Nunca olvidaría noche semejante, ni la angustia que la agitó cuidando de un enfermo que, lógicamente, sólo le interesaba como enfermo, aunque pensaba que más enferma que el propio operado era ella misma.

Después había logrado entregarse a un sueño reparador. Estaba allí, anochecido ya, perdida en un sillón del salón con la vista fija en un punto inexistente.

Se sentía sensible, de una sensibilidad exagerada.

Hacía tiempo que ella no sufría aquellas debilidades, pero estaban allí, latentes en su ser, como si todo diera vueltas y no se perteneciera ni a ella, ni pudiera dominar su voluntad.

No había salido de casa, tenía el día libre y también la noche. Había comido mal y aún no había hecho la comida de la noche. No tenía apetito. Sentía la sensación de que de un momento a otro iba a estallar.

Había empezado aquello por curiosidad. Una curiosidad familiar, íntima, tal vez algo morbosa. Había solicitado el hospital de San Claudio de Erie para ensañarse, y hete aquí que se topaba con un ser más desvalido que valiente, más dolido y atormentado que atormentador y soberbio.
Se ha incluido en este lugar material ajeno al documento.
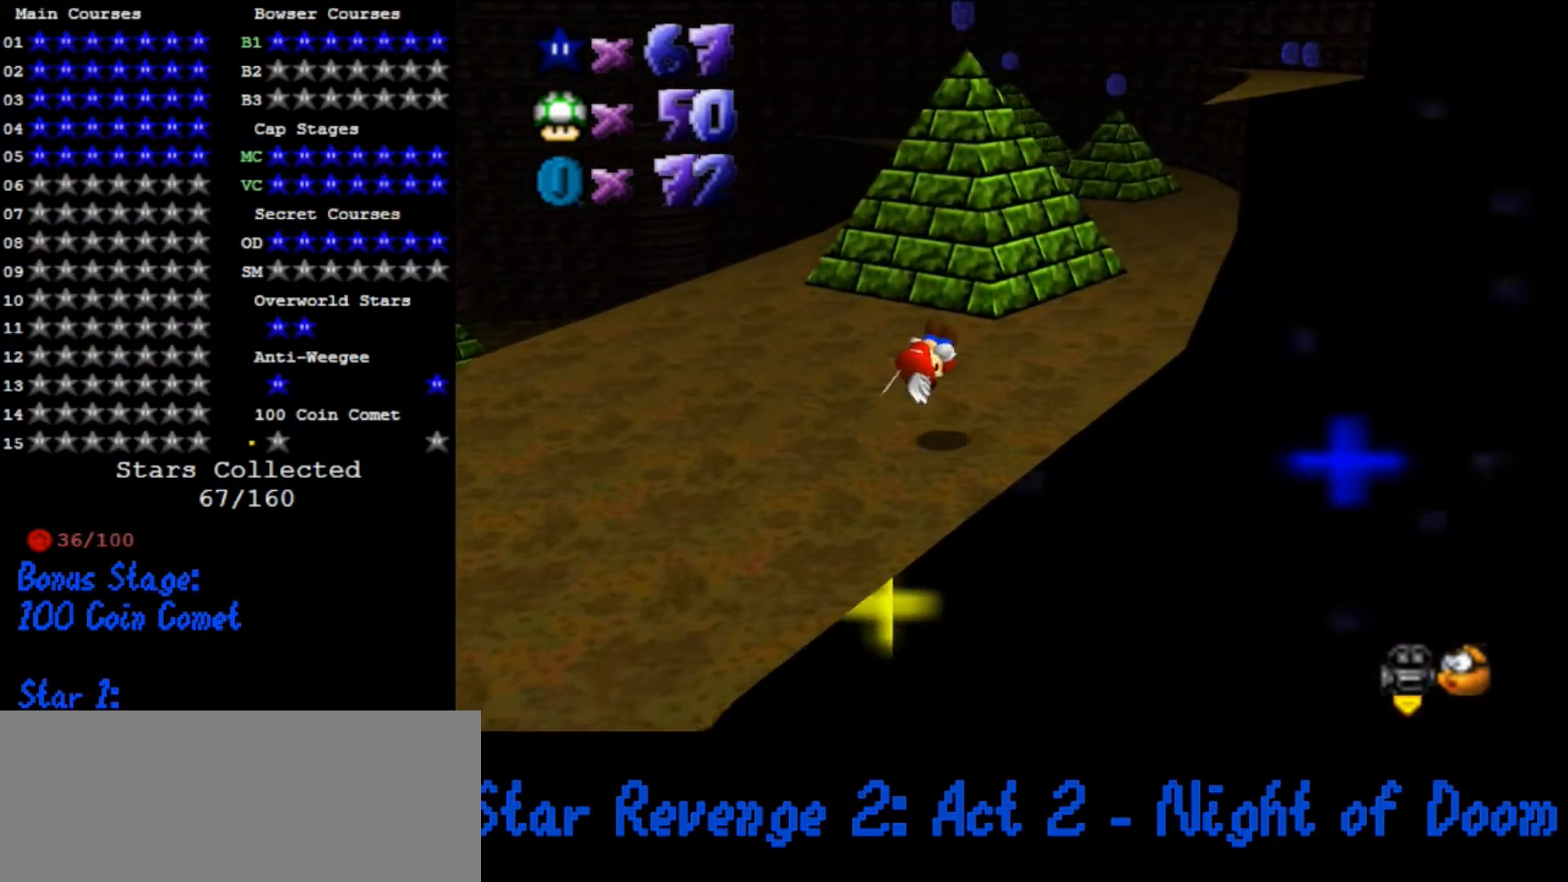
{"dt_ms": 500, "buttons": ["A"], "left_stick": "center", "button_events": [[467, "A", "down"]]}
Con un hombre lleno de sensibilidad, del pasado, de recuerdos.

Era lo que ella no esperaba. Realmente, cuando decidió aparecer en la vida de Ralph Walkers, lo que menos esperaba era lo que halló.

Pasó los dedos por el pelo.

Linda agitada, nerviosa, intentaba por todos los medios dar marcha atrás, desaparecer, huir...

Hubiera deseado ser una mujer sofisticada, experimentada, soberbia, pendenciera. Pero no lo había sido nunca y no creía poder llegar a ser lo que nunca aprendió ser.

Se relajó un poco en el butacón. Miró en torno.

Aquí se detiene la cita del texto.